#### THE TASK:
Return the following from the records below: each line, word for word, starting with the line that contains "29: (771, 468, 33.13)" and going on through the line that contains "40: (897, 359, 34.04)", with nothing outside that range.

#### MATERIAL PROVIDED:

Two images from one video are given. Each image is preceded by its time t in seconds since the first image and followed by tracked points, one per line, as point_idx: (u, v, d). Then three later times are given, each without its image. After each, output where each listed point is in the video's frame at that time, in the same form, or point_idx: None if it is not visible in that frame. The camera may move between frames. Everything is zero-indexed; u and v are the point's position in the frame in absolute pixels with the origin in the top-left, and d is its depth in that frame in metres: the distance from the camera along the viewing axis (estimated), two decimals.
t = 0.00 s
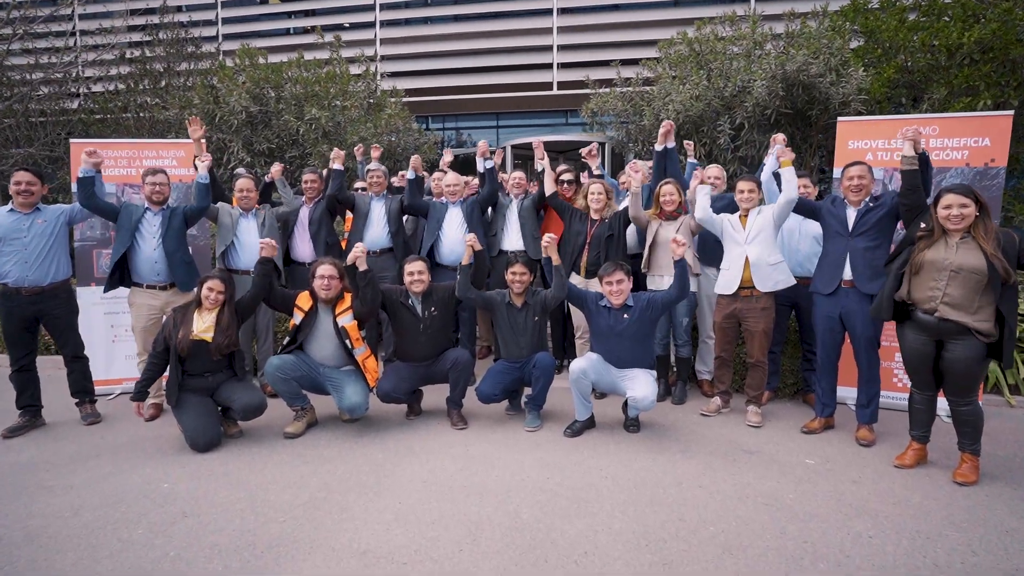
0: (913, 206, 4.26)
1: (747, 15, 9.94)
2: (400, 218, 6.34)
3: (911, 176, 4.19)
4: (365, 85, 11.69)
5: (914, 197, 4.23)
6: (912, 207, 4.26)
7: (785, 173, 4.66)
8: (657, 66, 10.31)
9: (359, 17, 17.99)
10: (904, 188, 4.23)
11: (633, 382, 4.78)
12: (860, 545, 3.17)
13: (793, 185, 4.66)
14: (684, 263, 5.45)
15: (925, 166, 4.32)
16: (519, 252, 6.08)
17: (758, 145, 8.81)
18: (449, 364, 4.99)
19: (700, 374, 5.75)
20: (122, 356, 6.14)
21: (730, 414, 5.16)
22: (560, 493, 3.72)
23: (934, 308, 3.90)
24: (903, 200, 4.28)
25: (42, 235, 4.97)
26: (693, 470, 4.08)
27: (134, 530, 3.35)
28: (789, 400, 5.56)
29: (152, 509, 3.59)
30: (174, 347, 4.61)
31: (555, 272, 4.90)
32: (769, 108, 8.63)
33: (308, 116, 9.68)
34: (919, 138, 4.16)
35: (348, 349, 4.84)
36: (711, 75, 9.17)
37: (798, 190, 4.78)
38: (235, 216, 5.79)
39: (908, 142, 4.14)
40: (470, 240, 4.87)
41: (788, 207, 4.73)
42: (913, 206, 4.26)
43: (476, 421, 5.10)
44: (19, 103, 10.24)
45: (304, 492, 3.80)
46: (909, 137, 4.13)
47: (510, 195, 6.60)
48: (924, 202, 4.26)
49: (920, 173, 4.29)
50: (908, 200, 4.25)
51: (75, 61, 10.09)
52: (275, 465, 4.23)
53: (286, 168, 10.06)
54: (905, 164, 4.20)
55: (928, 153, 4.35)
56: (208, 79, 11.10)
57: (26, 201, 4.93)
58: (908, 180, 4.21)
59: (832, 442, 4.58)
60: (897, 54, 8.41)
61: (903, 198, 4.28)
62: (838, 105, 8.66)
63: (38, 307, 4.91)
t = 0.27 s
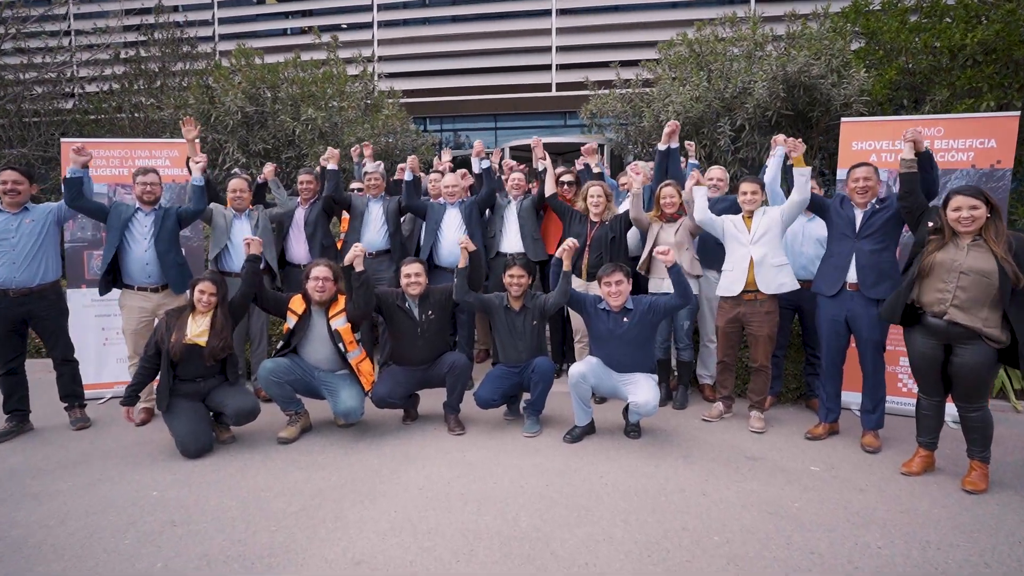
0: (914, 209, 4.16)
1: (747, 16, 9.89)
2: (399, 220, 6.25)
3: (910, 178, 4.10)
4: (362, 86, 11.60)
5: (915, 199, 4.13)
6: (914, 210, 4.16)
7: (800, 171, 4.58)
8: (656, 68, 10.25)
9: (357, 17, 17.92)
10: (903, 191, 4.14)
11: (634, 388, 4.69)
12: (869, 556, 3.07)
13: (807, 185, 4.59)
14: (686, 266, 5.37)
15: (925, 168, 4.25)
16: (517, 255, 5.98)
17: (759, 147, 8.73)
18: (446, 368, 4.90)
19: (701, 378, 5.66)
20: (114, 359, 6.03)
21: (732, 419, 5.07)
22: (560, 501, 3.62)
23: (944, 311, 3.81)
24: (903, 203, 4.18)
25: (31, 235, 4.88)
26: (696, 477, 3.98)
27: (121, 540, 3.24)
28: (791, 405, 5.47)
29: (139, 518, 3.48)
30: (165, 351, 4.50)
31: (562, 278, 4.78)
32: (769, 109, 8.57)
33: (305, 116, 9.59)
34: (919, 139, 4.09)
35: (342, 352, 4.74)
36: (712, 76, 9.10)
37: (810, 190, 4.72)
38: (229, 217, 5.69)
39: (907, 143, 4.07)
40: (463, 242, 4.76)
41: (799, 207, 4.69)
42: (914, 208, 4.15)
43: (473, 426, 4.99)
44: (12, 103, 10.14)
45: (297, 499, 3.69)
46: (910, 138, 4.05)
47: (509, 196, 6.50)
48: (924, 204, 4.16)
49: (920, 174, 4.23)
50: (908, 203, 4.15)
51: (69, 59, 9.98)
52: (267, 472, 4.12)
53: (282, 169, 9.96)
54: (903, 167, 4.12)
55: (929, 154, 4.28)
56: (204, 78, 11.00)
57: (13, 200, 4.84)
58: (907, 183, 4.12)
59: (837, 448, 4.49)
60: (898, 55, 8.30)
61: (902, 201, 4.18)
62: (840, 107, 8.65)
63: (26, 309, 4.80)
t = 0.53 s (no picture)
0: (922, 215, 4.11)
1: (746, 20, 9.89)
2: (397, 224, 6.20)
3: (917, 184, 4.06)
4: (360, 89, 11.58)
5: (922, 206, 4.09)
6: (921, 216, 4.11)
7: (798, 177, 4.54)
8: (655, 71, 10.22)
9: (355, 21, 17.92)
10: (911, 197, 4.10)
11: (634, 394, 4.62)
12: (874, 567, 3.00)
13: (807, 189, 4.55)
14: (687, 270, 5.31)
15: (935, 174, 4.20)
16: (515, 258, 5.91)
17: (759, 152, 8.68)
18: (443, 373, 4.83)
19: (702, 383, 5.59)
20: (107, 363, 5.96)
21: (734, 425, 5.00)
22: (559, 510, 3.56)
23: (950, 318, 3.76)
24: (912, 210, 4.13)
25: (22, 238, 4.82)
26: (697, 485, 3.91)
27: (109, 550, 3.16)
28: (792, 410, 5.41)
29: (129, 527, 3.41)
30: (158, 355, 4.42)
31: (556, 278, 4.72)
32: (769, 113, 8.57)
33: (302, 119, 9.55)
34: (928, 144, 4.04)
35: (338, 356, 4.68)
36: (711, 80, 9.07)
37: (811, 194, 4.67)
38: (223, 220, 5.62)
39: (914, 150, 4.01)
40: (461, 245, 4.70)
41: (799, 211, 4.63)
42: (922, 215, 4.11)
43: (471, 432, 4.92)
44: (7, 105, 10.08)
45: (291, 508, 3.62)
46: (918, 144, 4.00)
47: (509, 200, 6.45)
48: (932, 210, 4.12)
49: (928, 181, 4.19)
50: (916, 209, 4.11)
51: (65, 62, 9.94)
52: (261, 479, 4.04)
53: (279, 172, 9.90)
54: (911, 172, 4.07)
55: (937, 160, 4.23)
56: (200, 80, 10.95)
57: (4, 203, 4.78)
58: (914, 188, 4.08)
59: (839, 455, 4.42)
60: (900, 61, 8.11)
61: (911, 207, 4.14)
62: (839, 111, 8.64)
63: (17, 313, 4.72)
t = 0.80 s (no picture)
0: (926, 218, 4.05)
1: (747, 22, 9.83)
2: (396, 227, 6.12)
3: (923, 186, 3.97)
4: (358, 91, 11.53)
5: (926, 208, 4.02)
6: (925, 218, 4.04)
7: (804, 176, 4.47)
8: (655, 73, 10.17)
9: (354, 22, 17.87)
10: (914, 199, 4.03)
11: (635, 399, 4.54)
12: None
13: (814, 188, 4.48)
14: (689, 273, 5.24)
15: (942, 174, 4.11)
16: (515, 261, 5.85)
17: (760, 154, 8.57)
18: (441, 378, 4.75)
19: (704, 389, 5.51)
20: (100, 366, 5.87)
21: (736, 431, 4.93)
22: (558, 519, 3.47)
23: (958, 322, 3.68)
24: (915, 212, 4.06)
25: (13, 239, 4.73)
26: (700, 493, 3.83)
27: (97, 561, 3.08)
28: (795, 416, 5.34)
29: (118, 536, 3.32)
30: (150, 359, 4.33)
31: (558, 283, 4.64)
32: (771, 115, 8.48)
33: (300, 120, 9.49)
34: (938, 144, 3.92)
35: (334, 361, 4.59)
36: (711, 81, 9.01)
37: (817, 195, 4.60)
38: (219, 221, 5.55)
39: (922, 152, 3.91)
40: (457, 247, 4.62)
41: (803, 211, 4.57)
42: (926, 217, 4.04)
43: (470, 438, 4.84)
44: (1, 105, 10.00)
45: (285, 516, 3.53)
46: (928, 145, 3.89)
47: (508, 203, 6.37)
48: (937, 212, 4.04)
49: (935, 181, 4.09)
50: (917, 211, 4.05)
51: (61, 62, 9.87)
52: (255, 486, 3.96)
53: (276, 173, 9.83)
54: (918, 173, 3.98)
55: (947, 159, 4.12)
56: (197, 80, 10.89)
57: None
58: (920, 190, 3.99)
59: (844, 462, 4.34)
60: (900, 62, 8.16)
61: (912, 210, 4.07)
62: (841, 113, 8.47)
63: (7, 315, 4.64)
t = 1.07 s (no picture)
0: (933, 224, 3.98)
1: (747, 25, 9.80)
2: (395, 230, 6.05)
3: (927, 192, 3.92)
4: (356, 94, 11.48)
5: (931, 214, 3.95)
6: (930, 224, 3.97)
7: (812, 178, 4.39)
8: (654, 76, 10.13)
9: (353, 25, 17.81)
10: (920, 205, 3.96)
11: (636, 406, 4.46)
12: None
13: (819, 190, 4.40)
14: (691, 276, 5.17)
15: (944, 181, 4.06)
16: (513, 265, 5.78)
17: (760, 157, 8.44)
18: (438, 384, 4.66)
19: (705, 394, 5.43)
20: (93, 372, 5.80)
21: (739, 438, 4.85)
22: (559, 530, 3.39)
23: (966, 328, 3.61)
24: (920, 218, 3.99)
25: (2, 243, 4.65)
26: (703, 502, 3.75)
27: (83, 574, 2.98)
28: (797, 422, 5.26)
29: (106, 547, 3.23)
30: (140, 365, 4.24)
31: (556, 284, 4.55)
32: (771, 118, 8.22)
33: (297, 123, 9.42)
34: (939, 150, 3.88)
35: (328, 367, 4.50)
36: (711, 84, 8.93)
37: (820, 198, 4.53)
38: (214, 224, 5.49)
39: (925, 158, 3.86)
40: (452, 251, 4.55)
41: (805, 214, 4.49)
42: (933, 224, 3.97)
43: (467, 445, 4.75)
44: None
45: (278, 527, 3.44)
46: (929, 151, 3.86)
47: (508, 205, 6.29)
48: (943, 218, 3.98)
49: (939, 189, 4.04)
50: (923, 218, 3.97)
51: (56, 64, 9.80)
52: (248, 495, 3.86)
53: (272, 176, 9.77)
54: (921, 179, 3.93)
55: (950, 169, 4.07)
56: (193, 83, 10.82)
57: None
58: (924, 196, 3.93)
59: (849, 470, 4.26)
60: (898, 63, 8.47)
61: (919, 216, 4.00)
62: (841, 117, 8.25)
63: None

...

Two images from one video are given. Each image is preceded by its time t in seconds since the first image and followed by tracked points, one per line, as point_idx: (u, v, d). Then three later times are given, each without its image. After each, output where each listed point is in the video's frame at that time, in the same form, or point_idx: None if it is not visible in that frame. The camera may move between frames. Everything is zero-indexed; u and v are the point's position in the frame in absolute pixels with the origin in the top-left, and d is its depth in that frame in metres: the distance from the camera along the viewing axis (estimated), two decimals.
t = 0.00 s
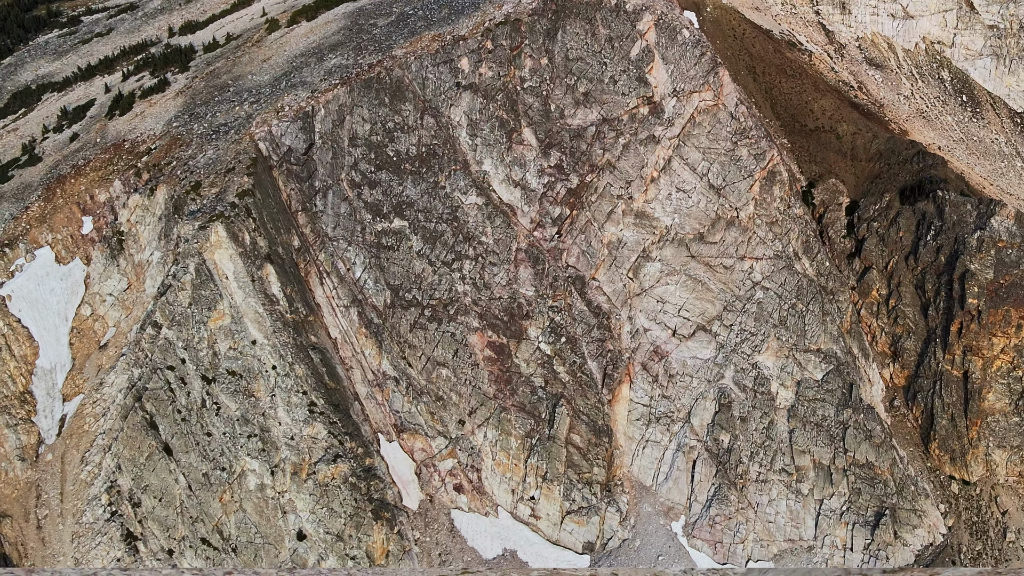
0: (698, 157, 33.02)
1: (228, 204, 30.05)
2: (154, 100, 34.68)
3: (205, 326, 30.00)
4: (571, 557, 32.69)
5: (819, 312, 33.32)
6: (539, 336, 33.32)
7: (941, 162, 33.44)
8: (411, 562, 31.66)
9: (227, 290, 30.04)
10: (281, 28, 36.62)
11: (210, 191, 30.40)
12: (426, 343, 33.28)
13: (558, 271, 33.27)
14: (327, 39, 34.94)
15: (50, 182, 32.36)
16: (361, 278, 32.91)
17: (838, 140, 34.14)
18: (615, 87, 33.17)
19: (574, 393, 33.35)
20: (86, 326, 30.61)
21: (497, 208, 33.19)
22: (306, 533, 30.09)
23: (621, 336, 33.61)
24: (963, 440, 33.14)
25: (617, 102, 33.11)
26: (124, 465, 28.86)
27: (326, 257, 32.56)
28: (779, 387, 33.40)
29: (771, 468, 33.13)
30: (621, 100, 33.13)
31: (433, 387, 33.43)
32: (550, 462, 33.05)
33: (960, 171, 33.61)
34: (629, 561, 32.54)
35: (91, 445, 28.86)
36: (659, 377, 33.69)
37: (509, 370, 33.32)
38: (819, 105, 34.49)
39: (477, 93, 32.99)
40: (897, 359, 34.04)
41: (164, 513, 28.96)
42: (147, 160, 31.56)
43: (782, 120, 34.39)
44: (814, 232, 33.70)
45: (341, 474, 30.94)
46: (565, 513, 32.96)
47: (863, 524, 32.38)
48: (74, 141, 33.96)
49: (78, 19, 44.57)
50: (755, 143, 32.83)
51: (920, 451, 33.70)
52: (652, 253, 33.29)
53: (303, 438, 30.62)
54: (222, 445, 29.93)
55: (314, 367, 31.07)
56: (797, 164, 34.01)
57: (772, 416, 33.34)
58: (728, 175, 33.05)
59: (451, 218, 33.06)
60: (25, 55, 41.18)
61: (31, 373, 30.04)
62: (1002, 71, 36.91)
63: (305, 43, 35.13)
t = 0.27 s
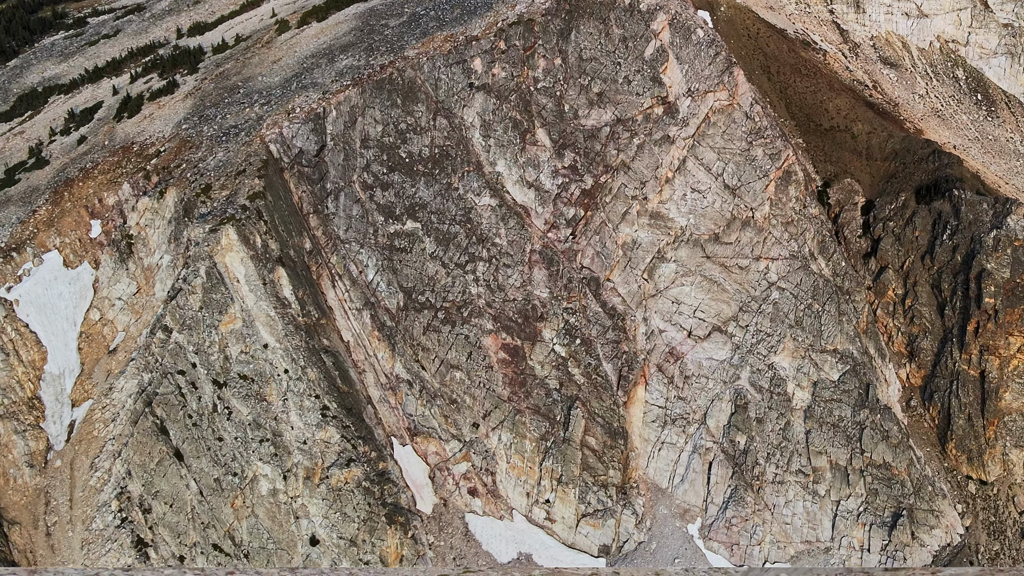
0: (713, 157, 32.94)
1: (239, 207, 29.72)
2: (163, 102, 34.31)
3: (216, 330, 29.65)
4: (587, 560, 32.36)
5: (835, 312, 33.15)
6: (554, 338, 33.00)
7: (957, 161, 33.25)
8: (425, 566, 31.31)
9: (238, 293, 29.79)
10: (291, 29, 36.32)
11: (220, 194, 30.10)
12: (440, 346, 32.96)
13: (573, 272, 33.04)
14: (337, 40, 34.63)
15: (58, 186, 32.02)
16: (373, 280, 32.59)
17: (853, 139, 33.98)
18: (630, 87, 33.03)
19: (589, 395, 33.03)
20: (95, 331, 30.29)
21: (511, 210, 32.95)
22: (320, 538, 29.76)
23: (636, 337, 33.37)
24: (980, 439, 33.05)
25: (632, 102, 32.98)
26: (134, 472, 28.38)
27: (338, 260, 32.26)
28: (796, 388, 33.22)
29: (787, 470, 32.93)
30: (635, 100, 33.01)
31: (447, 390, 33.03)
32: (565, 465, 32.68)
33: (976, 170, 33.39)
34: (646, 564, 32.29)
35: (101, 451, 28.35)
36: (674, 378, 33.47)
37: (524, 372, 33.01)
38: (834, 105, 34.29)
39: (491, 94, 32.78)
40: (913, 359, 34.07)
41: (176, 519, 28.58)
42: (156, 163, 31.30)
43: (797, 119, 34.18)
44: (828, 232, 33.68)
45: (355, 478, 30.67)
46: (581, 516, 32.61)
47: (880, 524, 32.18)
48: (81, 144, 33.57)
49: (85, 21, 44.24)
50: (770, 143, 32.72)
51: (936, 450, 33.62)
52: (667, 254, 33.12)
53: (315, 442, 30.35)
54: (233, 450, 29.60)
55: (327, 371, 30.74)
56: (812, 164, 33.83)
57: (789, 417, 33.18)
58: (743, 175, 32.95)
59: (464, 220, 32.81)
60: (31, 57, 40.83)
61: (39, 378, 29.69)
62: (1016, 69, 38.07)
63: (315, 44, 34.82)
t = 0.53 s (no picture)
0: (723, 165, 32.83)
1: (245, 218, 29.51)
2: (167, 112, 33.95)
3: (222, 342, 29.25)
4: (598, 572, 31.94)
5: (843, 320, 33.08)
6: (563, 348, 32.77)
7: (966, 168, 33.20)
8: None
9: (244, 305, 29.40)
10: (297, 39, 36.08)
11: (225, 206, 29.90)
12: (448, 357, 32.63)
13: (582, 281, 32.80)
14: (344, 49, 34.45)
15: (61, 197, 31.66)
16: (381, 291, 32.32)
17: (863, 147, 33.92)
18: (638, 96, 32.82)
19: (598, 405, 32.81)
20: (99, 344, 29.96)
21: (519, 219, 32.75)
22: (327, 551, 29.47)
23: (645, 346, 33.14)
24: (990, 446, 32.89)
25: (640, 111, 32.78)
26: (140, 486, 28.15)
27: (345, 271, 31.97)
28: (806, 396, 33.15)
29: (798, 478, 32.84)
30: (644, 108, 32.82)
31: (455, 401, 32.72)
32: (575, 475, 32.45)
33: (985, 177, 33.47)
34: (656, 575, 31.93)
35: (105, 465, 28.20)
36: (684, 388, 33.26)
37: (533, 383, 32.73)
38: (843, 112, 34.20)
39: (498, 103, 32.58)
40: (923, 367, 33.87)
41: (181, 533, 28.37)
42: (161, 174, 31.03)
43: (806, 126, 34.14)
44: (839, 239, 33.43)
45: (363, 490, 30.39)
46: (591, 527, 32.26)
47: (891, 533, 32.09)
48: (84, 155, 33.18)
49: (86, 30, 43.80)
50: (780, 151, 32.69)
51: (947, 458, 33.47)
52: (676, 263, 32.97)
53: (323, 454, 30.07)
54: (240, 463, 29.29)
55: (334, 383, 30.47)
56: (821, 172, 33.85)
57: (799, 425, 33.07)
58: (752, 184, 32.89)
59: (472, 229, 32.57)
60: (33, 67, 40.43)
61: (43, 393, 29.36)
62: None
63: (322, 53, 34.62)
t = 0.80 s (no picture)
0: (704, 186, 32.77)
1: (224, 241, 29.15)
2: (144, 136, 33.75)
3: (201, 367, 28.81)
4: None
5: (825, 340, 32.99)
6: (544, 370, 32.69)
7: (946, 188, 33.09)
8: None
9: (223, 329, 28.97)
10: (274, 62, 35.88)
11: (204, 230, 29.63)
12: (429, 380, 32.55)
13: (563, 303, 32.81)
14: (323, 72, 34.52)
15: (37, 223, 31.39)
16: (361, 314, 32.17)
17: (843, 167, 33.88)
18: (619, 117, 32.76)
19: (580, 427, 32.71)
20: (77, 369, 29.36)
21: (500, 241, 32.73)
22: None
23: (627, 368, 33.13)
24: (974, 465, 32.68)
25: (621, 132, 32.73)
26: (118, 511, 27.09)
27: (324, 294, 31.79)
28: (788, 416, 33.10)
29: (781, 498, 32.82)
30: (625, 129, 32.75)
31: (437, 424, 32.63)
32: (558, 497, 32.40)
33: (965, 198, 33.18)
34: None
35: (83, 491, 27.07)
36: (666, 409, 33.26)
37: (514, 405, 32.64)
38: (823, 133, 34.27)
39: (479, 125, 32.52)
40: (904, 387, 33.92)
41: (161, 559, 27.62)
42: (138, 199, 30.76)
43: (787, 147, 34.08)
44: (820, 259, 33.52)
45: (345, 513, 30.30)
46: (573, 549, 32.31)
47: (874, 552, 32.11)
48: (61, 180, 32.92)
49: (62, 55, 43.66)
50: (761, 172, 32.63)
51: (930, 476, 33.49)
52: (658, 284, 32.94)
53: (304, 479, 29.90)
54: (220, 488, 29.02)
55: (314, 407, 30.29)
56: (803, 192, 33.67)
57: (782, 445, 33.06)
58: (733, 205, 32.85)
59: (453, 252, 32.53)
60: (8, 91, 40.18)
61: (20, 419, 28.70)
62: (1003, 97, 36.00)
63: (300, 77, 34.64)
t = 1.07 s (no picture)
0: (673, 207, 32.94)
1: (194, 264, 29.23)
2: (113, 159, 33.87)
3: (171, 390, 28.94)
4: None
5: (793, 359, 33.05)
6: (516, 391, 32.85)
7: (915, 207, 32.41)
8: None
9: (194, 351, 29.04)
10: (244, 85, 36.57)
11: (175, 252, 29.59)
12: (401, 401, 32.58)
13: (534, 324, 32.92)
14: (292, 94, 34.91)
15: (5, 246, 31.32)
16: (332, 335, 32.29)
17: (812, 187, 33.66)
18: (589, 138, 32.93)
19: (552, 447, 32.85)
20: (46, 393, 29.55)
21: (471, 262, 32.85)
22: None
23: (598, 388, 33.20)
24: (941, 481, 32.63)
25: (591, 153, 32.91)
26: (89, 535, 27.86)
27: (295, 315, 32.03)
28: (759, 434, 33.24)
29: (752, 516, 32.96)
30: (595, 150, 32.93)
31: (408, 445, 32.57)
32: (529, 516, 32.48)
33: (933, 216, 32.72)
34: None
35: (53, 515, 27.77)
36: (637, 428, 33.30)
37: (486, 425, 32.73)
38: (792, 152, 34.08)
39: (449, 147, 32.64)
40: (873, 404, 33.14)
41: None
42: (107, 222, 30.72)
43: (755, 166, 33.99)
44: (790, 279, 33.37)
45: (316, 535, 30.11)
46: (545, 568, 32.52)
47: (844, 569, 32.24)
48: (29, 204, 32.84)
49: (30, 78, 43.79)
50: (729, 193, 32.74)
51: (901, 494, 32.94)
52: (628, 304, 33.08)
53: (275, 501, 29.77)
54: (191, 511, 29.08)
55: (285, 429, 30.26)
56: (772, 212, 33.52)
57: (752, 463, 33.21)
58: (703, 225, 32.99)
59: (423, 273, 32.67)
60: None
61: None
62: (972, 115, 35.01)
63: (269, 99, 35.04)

#### THE COMPLETED TASK:
29: (771, 468, 33.13)
30: (621, 100, 33.13)
31: (433, 387, 33.43)
32: (550, 462, 33.05)
33: (960, 171, 33.61)
34: (629, 561, 32.54)
35: (91, 445, 28.86)
36: (659, 377, 33.69)
37: (509, 370, 33.32)
38: (819, 105, 34.49)
39: (477, 93, 32.99)
40: (897, 359, 34.04)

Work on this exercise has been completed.